▸ **HOW TO COMPLETE THIS TASK**
Look through the listing below and report how many lines contain "работы", as a bare number.

▸ **MATERIAL FOR THIS EXERCISE**
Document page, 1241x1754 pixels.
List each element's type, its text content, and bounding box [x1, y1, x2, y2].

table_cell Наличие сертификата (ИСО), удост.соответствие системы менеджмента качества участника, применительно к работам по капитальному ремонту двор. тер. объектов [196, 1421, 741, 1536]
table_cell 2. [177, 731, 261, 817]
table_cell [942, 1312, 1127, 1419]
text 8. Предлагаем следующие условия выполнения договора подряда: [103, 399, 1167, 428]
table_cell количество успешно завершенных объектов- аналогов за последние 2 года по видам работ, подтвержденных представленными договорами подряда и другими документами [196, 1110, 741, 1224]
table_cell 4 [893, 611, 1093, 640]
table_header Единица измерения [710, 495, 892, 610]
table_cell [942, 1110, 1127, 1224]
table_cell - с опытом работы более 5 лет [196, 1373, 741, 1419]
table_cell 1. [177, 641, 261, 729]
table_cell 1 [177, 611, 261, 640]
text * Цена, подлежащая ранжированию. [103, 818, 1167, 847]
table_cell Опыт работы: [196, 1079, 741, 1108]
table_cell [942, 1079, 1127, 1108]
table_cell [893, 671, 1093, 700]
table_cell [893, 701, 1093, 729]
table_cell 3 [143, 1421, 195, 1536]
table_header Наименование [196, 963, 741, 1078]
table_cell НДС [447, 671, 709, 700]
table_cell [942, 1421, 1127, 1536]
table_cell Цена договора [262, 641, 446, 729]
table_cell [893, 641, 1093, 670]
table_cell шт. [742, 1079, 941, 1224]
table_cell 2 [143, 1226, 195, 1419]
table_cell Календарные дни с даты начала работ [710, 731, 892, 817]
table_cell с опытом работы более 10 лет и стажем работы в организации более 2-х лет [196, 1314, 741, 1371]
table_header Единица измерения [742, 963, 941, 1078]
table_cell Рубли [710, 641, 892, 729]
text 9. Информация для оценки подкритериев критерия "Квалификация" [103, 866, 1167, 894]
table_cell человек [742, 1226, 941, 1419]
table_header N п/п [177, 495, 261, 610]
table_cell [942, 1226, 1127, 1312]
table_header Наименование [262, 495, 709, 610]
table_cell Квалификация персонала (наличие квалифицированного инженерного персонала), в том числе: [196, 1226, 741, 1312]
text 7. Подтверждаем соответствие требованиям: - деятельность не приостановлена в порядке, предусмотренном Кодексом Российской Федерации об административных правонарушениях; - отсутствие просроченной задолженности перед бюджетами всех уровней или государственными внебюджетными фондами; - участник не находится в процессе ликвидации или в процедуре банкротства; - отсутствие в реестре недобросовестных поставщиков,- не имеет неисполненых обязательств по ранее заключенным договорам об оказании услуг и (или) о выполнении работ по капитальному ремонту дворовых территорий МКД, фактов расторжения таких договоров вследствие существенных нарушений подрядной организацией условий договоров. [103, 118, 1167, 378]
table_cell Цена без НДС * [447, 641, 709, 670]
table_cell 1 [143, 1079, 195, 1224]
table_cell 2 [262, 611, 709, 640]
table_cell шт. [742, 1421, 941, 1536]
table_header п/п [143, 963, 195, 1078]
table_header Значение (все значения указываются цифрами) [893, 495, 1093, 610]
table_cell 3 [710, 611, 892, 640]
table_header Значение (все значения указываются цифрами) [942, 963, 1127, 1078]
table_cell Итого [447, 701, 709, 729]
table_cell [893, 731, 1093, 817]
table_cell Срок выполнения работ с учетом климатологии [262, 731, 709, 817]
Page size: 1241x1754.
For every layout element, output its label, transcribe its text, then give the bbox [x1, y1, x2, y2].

▸ **EXPECTED OUTPUT**
3